Re: Questions about working in Antarctica


Ok, lets see. Research libraries. That’s a hard one. I believe that there is a research library available to scientists who are down on grants. It is located in the upstairs portion of the Crary Lab, the main science building here. The problem is that I don’t know who outside of grantees have access to it. If you want run of the mill info about antarctica then there is the McMurdo Library. It is staffed by volunteers and has hundreds of novels ect. plus a far number of antarctic specific books. It’s a good start. Also during the summer season there a  number of polar historians who put on programs about the early explorations of the pole. We have a living museum walking distance from here. It’s the hut that Robert Scott built during his first attempt at the pole in 1902. Inside are food cans and equipment, preserved for a hundred years. It is antarctic heritage site and the number of visitors are limited each year. Farther away and visitable only at the begining of the summer is Scotts Cape Evans hut.The one he used in1912 (or there abouts) when he died trying to be the first to reach the pole. It is awesome to visit as it looks pretty much the way it did when he died. The newspapers and tools are there as if they will be returning any minute. It’s a must do if you get down here.
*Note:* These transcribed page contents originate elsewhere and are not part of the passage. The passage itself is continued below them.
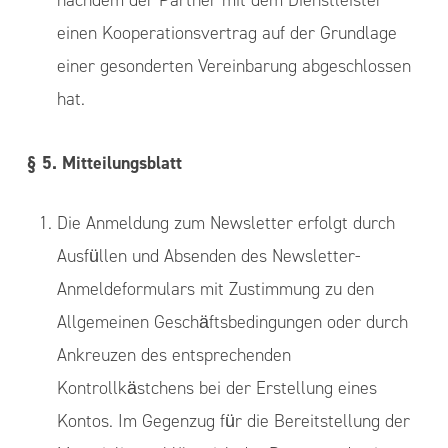
nachdem der Partner mit dem Dienstleister
einen Kooperationsvertrag auf der Grundlage
einer gesonderten Vereinbarung abgeschlossen
hat.
§ 5. Mitteilungsblatt
Die Anmeldung zum Newsletter erfolgt durch
Ausfüllen und Absenden des Newsletter-
Anmeldeformulars mit Zustimmung zu den
Allgemeinen Geschäftsbedingungen oder durch
Ankreuzen des entsprechenden
Kontrollkästchens bei der Erstellung eines
Kontos. Im Gegenzug für die Bereitstellung der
On my time off there is plenty to do here. For most people there are several recreation areas. A coffee house that offers cappucino style coffee and a wine bar also has 2 computers on several LAN hookups for laptops. It has a wing  that is used as a movie theater and for music shows.
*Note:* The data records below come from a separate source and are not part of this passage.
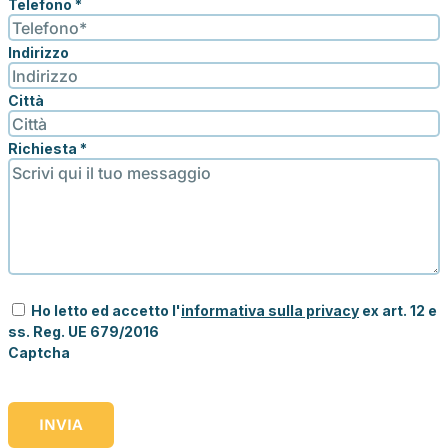
Telefono
*
Indirizzo
Città
Richiesta
*
Ho letto ed accetto l'
informativa sulla privacy
ex art. 12 e
ss. Reg. UE 679/2016
Captcha
INVIA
There are two bars. The first , Southern Exposure, is a smokers bar. Some people can hack it but I feel like I have to wash my clothes everytime I go in. The other is Gallaghers. Named after an employee who got sick and died here a few years ago, it is non smoking and also sports a burger bar a couple of times a week for people who get tired of eating in the galley.
There is an aerobics gym, a weight gym, a basketball-volleyball-soccer gym, and a bowling alley (people stand at the back and reset the pins). Recreation also sponsers bingo nights, kareoke nights, acoustic concerts and parties as well as fun events like midwinter races to scott base. All in all there is a lot to do here.
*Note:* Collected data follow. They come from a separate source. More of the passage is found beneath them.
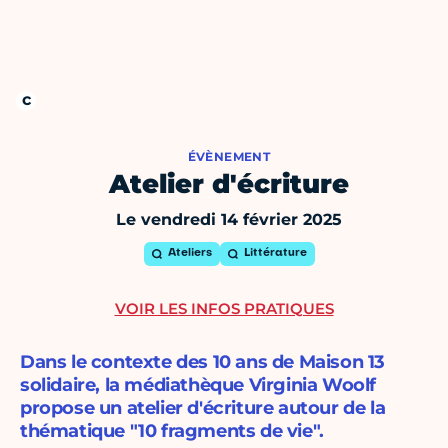
ÉVÈNEMENT
Atelier d'écriture
Le vendredi 14 février 2025
Ateliers
Littérature
VOIR LES INFOS PRATIQUES
Dans le contexte des 10 ans de Maison 13
solidaire, la médiathèque Virginia Woolf
propose un atelier d'écriture autour de la
thématique "10 fragments de vie".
For me I do other things. You may see the Clark and Mike Antarctic Adventures photos on the webpage. He and I regularly run recreation trips out of town. This year we are planning to do an antarctic yearbook with photo’s. On Wednesday night I’m taking a  geology telecourse. A couple of nights a week I try to get to the ham radio shack and if there is any time left over I try to get some sleep. Ha just joking.
Winter in Antarctica is more suited to the type of person who can make their own enjoyments.
The answer to the last question is there are several places to work. In the summer most everyone comes to Mcmurdo. From here there are several field camps that have semi permanant staff during the summer but close up for the winter. Palmer station on the penninsula has 50 or so people. They get boats all year so the staff rotates through pretty regularly. South pole also has permanant year round staff.
As far the snow falling in south dakota. You probably get far more snow than we get here. The atmosphere is too cold to hold much moisture. It is drier here than the Sahara desert. It’s just that the little bit that falls blows around for weeks so it always looks like it’s storming. You can’t see your feet but if you look up the moon and stars are out.